Written request 1:
List every company whose board of directors Romano is said to have served on, according to the profile of Emilio Romano.

Mexican-American businessman

Emilio Romano is a businessman and attorney. He is Managing Director of Bank of America Merrill Lynch Mexico. He joins the financial firm from Telemundo, where he served as President since 2011. Prior to this, Romano was president and CEO of Grupo Puerta Alameda, a real estate development and investment company, as well as CEO of Grupo Mexicana de Aviación. He also served in several roles in the Mexican Ministry of Finance, including General Director of Tax Policy and Federal Fiscal Attorney.

==Early life and education==
Born in Mexico City, Romano holds a law degree and graduated cum laude from the Escuela Libre de Derecho. Additionally, he received a diploma in International Law at the City of London Polytechnic in London, UK.

==Career==
Romano's diverse career includes senior leadership roles within the media, aviation and digital industries, where he has held a wide range of positions over the past two decades, from entrepreneurial start-ups to the head of large scale business operations.

At the start of his career, Romano worked for the Mexican Ministry of Finance in several positions, including Federal Fiscal Attorney and General Director of Revenue Policy. He also was the chief negotiator for over fifty customs and tax treaties, in addition to customs and tax affairs involving NAFTA.

In the 1990s, Romano served as Grupo Televisa’s Director of Mergers and Acquisitions, before being named Vice President of International Operations, where he supervised over 500 international employees. Romano then went on to co-manage Cablevisiόn, the largest cable network in Mexico.

Romano was a member of the Board of Directors for Univision Communications between 1995 and 1998, where he was responsible for leading numerous high-profile transactions, including the sale of PanAmSat to Hughes Electronics; the formation of Via Digital DTH venture for the Iberian Peninsula; and the Sky Latin America joint venture with The News Corporation, Organizacoes Globo and TCI.

Romano co-founded Border Group, LLC in 2001, where he served as an advisor to multiple media and entertainment companies. Additionally, he was a member of the Board of Directors for Claxson Interactive, a multimedia company offering branded entertainment content for Portuguese and Spanish speakers.

Between 2004 and 2007, Romano was the CEO of Grupo Mexicana de Aviaciόn. His responsibilities there included overseeing the airline’s largest financial restructuring in its 87-year history, engineering the sale of Mexicana de Aviaciόn to a Mexican investor group and organizing the launch of Click Mexicana, the first low-cost carrier in Mexico.

As the President of Telemundo Media, he supervised Telemundo’s digital media group, Telemundo International, the Emmy Award-winning news and sports divisions, and the network’s sales and marketing units. Additionally, Romano oversees mun2, which is the fastest developing lifestyle cable network for young bicultural Latinos. Since joining the company in October 2011, Romano has led the network through the first rebrand in over a decade and has successfully increased ad revenue, distribution, digital content and original productions, strengthening Telemundo’s position as the #1 producer of Spanish-language prime time content. In 2012, Romano was recognized as one of the Imagen Foundation’s Most Powerful & Influential Latinos in Entertainment and was chosen as a member of the 2012 CableFAX 100. Most recently, Romano was honored with the “Network Executive” award during the Multiethnic TV Leadership Awards presented by Broadcasting & Cable and Multichannel News.

==Personal life==
He is the President of IATA’s International Airline Training Fund Council and was on the Board of Directors for Tam Linhas Aereas (NYSE: TAM). Romano lives with his wife and two daughters (Margot and Laura) in Mexico. He is married to Alisa Drijanski, a chef and breadmaker who is also the sister of celebrity chef Pati Jinich.

Written request 2:
Transcribe the records line for line, starting at the first record and ending at the line that contains "cyan cross: moved 3 px left, 4", with both of those lines included.

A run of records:
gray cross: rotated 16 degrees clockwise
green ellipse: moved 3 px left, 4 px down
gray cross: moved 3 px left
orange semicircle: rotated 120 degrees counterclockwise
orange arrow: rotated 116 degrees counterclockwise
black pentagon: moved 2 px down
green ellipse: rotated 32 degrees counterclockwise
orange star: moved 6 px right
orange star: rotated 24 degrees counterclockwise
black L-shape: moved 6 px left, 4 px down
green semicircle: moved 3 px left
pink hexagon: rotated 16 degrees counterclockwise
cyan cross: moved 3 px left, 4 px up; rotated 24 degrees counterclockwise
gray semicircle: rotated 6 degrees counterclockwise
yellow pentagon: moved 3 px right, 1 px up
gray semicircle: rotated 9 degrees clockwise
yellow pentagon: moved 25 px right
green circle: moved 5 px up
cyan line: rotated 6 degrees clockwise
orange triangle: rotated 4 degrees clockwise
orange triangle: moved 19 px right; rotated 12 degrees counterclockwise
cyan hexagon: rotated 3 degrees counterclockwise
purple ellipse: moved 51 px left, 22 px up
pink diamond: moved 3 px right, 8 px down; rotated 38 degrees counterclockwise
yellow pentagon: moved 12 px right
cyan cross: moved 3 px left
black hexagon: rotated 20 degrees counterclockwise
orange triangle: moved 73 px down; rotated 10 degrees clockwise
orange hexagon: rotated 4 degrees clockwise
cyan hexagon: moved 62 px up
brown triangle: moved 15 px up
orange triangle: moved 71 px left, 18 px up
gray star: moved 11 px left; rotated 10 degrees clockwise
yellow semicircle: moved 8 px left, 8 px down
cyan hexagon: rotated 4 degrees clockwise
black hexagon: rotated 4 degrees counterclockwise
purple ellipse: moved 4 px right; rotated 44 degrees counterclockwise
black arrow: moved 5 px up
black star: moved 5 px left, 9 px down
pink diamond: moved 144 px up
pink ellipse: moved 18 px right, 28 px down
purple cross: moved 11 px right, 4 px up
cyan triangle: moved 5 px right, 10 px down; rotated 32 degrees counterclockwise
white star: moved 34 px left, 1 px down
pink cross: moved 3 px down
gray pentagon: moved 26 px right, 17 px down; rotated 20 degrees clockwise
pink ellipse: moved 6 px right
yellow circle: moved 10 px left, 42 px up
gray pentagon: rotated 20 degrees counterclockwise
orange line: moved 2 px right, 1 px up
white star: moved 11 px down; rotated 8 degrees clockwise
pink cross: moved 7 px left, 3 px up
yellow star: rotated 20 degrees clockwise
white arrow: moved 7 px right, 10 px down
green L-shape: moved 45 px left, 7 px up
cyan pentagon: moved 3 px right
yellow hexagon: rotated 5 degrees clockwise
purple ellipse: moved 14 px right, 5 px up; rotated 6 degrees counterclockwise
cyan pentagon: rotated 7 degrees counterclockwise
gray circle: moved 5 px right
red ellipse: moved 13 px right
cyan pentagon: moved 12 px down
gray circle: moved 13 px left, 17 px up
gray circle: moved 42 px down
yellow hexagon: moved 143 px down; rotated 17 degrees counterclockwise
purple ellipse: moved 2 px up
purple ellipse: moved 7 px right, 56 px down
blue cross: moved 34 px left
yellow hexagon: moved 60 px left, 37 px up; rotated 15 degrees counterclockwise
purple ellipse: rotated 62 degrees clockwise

Correct answer 1:
Univision Communications
Claxson Interactive
Tam Linhas Aereas

Correct answer 2:
gray cross: rotated 16 degrees clockwise
green ellipse: moved 3 px left, 4 px down
gray cross: moved 3 px left
orange semicircle: rotated 120 degrees counterclockwise
orange arrow: rotated 116 degrees counterclockwise
black pentagon: moved 2 px down
green ellipse: rotated 32 degrees counterclockwise
orange star: moved 6 px right
orange star: rotated 24 degrees counterclockwise
black L-shape: moved 6 px left, 4 px down
green semicircle: moved 3 px left
pink hexagon: rotated 16 degrees counterclockwise
cyan cross: moved 3 px left, 4 px up; rotated 24 degrees counterclockwise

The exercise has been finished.